_WHAT THE EXERCISE ASKS_
The full listing is to be returned exactly as given, but without pictures.

══════════════════════════════

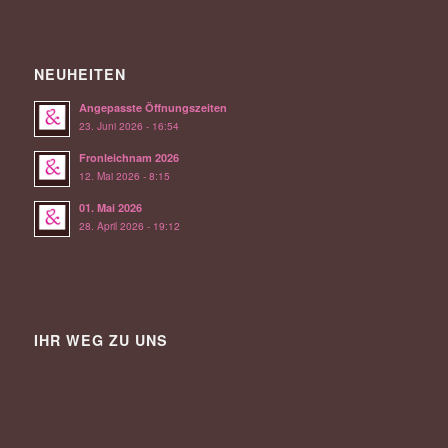
NEUHEITEN
Angepasste Öffnungszeiten
23. Juni 2026 - 16:54
Fronleichnam 2026
12. Mai 2026 - 8:15
01. Mai 2026
28. April 2026 - 19:12
IHR WEG ZU UNS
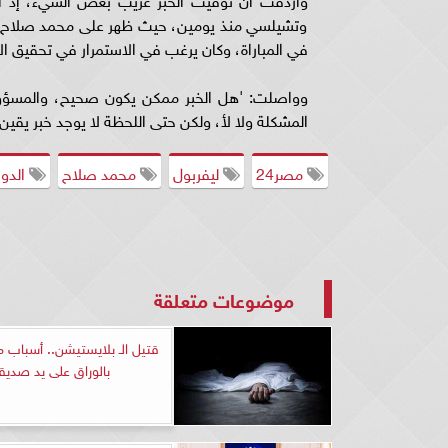
وتشيلسي منذ يومين، حيث ظهر على محمد صلاح مل
في المباراة، وكان يرغب في الاستمرار في تحقيق الأ
وواصلت: 'هل الخبر ممكن يكون صحيح، والمسؤولين
المشكلة ولا لأ، ولكن حتى اللحظة لا يوجد خبر يقين 
مصر24
ليفربول
محمد صلاح
الدو
موضوعات متعلقة
قتيل الـ بلايستيشن.. أسباب
بالوراق على يد صديق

══════════════════════════════

_TASK OUTPUT_
NEUHEITEN
Angepasste Öffnungszeiten
23. Juni 2026 - 16:54
Fronleichnam 2026
12. Mai 2026 - 8:15
01. Mai 2026
28. April 2026 - 19:12
IHR WEG ZU UNS
وتشيلسي منذ يومين، حيث ظهر على محمد صلاح مل
في المباراة، وكان يرغب في الاستمرار في تحقيق الأ
وواصلت: 'هل الخبر ممكن يكون صحيح، والمسؤولين
المشكلة ولا لأ، ولكن حتى اللحظة لا يوجد خبر يقين 
مصر24
ليفربول
محمد صلاح
الدو
موضوعات متعلقة
قتيل الـ بلايستيشن.. أسباب
بالوراق على يد صديق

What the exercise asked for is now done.